*** Data under study ***

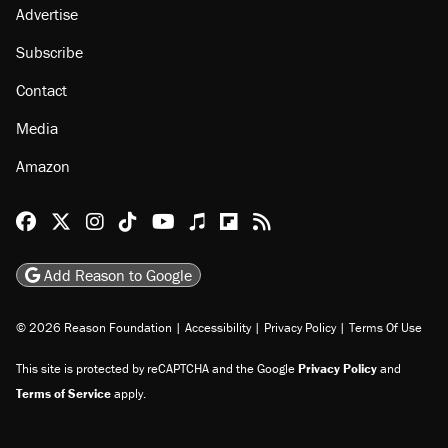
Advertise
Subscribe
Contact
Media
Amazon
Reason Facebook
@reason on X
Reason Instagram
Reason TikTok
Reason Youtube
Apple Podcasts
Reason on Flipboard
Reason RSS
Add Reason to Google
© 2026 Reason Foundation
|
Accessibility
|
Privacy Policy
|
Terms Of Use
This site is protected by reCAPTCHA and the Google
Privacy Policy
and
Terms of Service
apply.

*** End of Data under study ***
*** Data under study ***

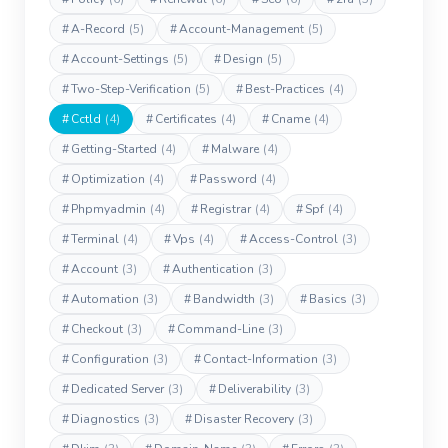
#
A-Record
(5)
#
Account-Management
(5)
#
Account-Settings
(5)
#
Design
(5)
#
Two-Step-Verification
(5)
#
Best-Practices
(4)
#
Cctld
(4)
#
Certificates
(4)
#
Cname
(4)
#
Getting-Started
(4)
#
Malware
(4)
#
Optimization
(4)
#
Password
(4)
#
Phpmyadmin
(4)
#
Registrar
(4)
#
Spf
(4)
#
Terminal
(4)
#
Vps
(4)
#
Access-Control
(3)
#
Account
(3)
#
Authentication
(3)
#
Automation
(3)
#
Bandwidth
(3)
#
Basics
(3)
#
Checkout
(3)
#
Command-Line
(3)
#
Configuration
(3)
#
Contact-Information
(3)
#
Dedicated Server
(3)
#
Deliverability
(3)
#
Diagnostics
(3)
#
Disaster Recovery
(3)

*** End of Data under study ***

— Required work —
Identify each line in the material above that contains the string "Account", treating uppercase and lowercase letters as different, and copy every such line.

— Written solution —
Account-Management
Account-Settings
Account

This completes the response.